Pundits have been speculating about expansion in the Chinese credit card markets. Since 2005, credit cards bearing the UnionPay logo have grown faster than most other types of consumer lending accounts. With the Chinese government softening its approach to the global banking industry, you may just have the opportunity to sign up for an American-style credit card in the coming years.
You may already have seen Citibank locations popping up around Beijing. Its retail presence in the country has convinced Chinese banking officials to allow Citibank to start offering credit cards directly to Chinese residents. Until now, foreign lenders had to team up with local banks to provide credit cards, mortgages, and personal loans to residents of China. Even Hong Kong banks have been restricted to issuing UnionPay credit cards in Hong Kong with companion debit cards for use on the mainland.
The homeland connection mirrors a major difference in the ways Chinese and Americans prefer to handle their banking. A McKinsey study revealed that more than two-thirds of Chinese credit card customers prefer to pay their bills in person at a retail bank branch, rather than by mail or online.

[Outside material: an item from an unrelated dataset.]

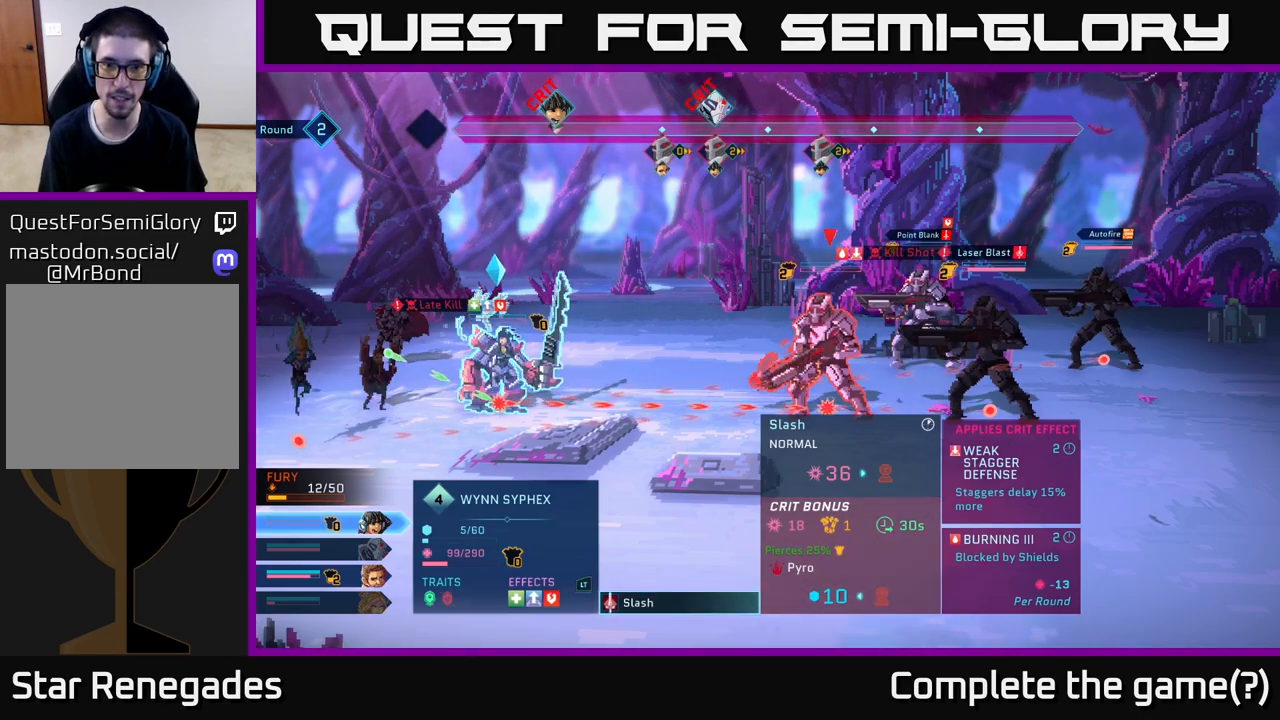
{"buttons": [], "left_stick": "center", "right_stick": "center", "events": [[33, "left_stick", "center"]]}
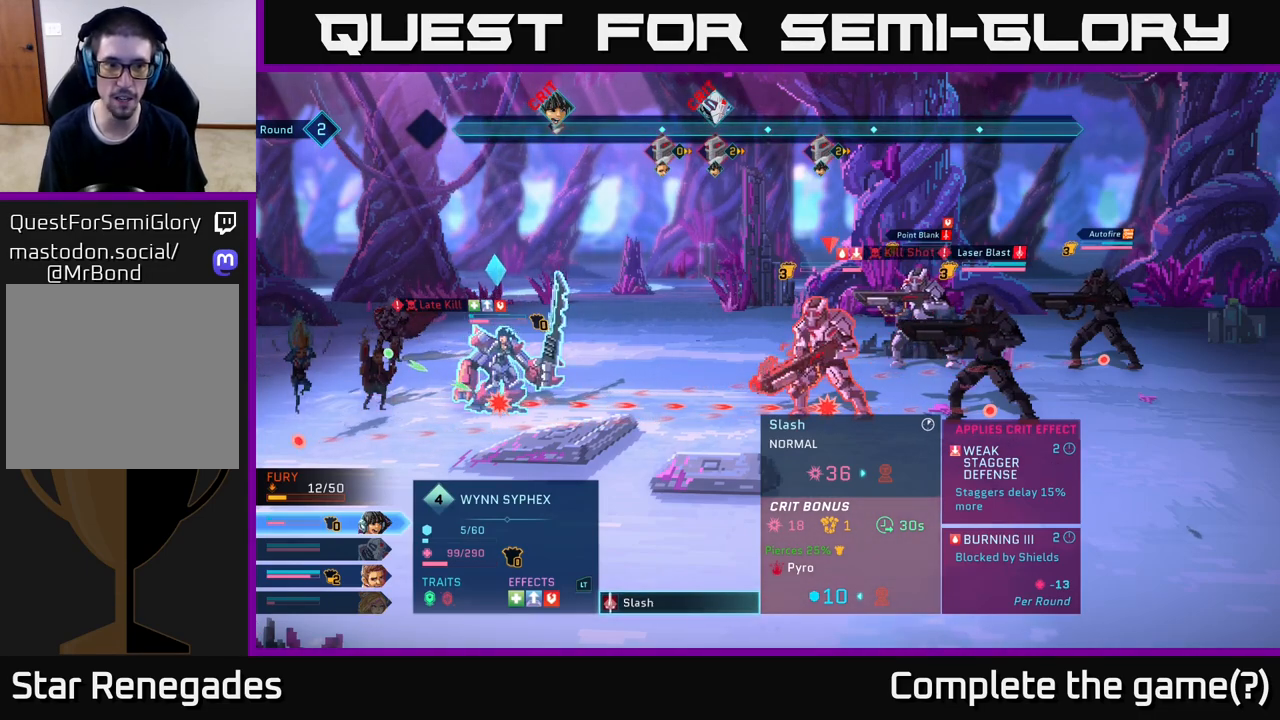
{"buttons": [], "left_stick": "center", "right_stick": "center", "events": []}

However, don't expect to see Chinese credit cards offering the same credit limits and balance transfer offers as their American cousins. Government officials and economists have stressed the country's need to grow its purchases through rising incomes and dipping savings, rather than by growing consumer debt. If analysts' predictions come true, Chinese Visa and MasterCard products will tout purchase protection and security features instead of access to high credit lines and balance transfer offers.
If you need a credit card in China right now, visit a few banks near your home or workplace. A UnionPay logo on your card means you can transact almost anywhere in China. Thanks to a deal with Discover, UnionPay credit cards are accepted at most merchants and ATMs where you see the "Pulse" logo.
And, if business or family affairs bring you to the United States in the near future, you might even qualify for an American Visa or MasterCard. Capital One recently expanded its offerings for "newcomers," foreign citizens permitted to work or stay in the United States for extended periods of time. A "newcomer" credit card requires a verifiable income from an American employer and a residential address in the United States where you'll be staying during your work assignment or college study.